Fonte:
https://moked.it
Autore:
Gadi Luzzatto Voghera
Ancora foibe e Shoah
A proposito della circolare del Ministero dell’istruzione che impropriamente paragona gli italiani infoibati agli ebrei vittime dello sterminio nazista si è già scritto. Incidente istituzionale chiuso, anche se il paragone viene ogni anno riproposto in diverse forme, soprattutto dalle amministrazioni locali. Colpisce in questa occasione la difficoltà del mondo della comunicazione ad assegnare alle parole e ai concetti storici il loro contesto corretto. L’informazione è fatta di parole, e il loro uso ha delle conseguenze culturali profonde. Non a caso la lingua ebraica assegna al concetto di parola (davàr) un senso materiale: davàr significa anche “cosa”, “oggetto”. Carlo Levi ci ricordava in altro contesto che “le parole sono pietre”. Nanni Moretti in Palombella rossa supplica una giornalista: “Chi parla male pensa male, bisogna trovare le parole giuste, le parole sono importanti”.

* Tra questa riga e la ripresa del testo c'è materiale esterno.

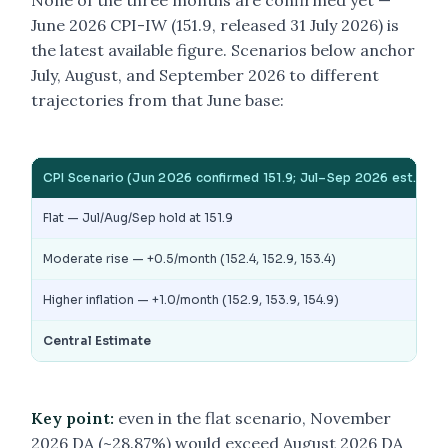
None of the three months are confirmed yet —
June 2026 CPI-IW (151.9, released 31 July 2026) is
the latest available figure. Scenarios below anchor
July, August, and September 2026 to different
trajectories from that June base:
CPI Scenario (Jun 2026 confirmed 151.9; Jul–Sep 2026 est.)
Flat — Jul/Aug/Sep hold at 151.9
Moderate rise — +0.5/month (152.4, 152.9, 153.4)
Higher inflation — +1.0/month (152.9, 153.9, 154.9)
Central Estimate
Key point:
even in the flat scenario, November
2026 DA (~28.87%) would exceed August 2026 DA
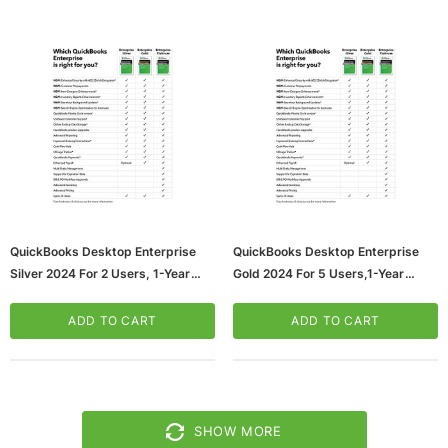
QuickBooks Desktop Enterprise
QuickBooks Desktop Enterprise
Silver 2024 For 2 Users, 1-Year
Gold 2024 For 5 Users,1-Year
Subscription, Windows, Download
Subscription, Windows, Download
(5102301)
(5102307)
ADD TO CART
ADD TO CART
SHOW MORE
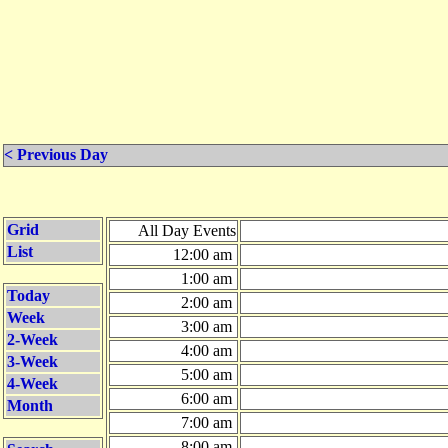
< Previous Day
Grid
All Day Events
List
12:00 am
1:00 am
Today
2:00 am
Week
3:00 am
2-Week
4:00 am
3-Week
5:00 am
4-Week
6:00 am
Month
7:00 am
8:00 am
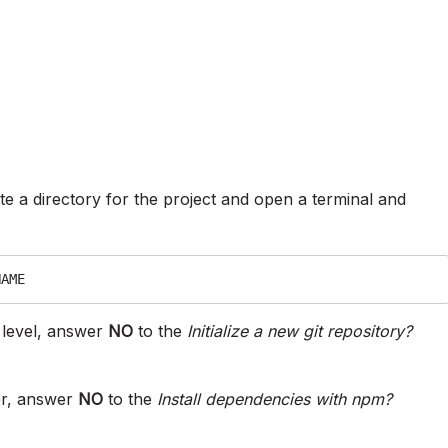
e a directory for the project and open a terminal and
NAME
r level, answer
NO
to the
Initialize a new git repository?
er, answer
NO
to the
Install dependencies with npm?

A questo viene da pensare quando si legge su “Il Giornale” di oggi che sarebbe del tutto legittimo stabilire un’equiparazione concettuale fra lo sterminio degli ebrei d’Europa e la pulizia etnica contro gli italiani messa in atto in Istria e nella Venezia Giulia a fine conflitto. Non è chiaro al giornalista, come non è chiaro al burocrate del Ministero che ha proposto quel passaggio, che la parola sterminio, come concetto e come realizzazione storica, ha purtroppo un senso ben preciso. Il continuo lavoro culturale per far comprendere in profondità che è una priorità per noi oggi. Dobbiamo saper assegnare quelle tragedie alla loro corretta collocazione nel tempo, nello spazio, nelle dinamiche storiche, politiche, economiche, psicologiche e umane che le hanno determinate. Ci si aspetterebbe maggior cautela, sia negli apparati istituzionali, sia nel mondo della comunicazione. Così non è. Per cui bisogna moltiplicare gli sforzi per far comprende prima di tutto il significato dei lemmi che descrivono gli eventi su cui ci sforziamo di fare memoria, aiutando ad orientarsi nelle dinamiche della storia tentando, per quanto possibile, di non piegare le tragedie del passato alle spesso inutili convenienze politiche del tempo presente.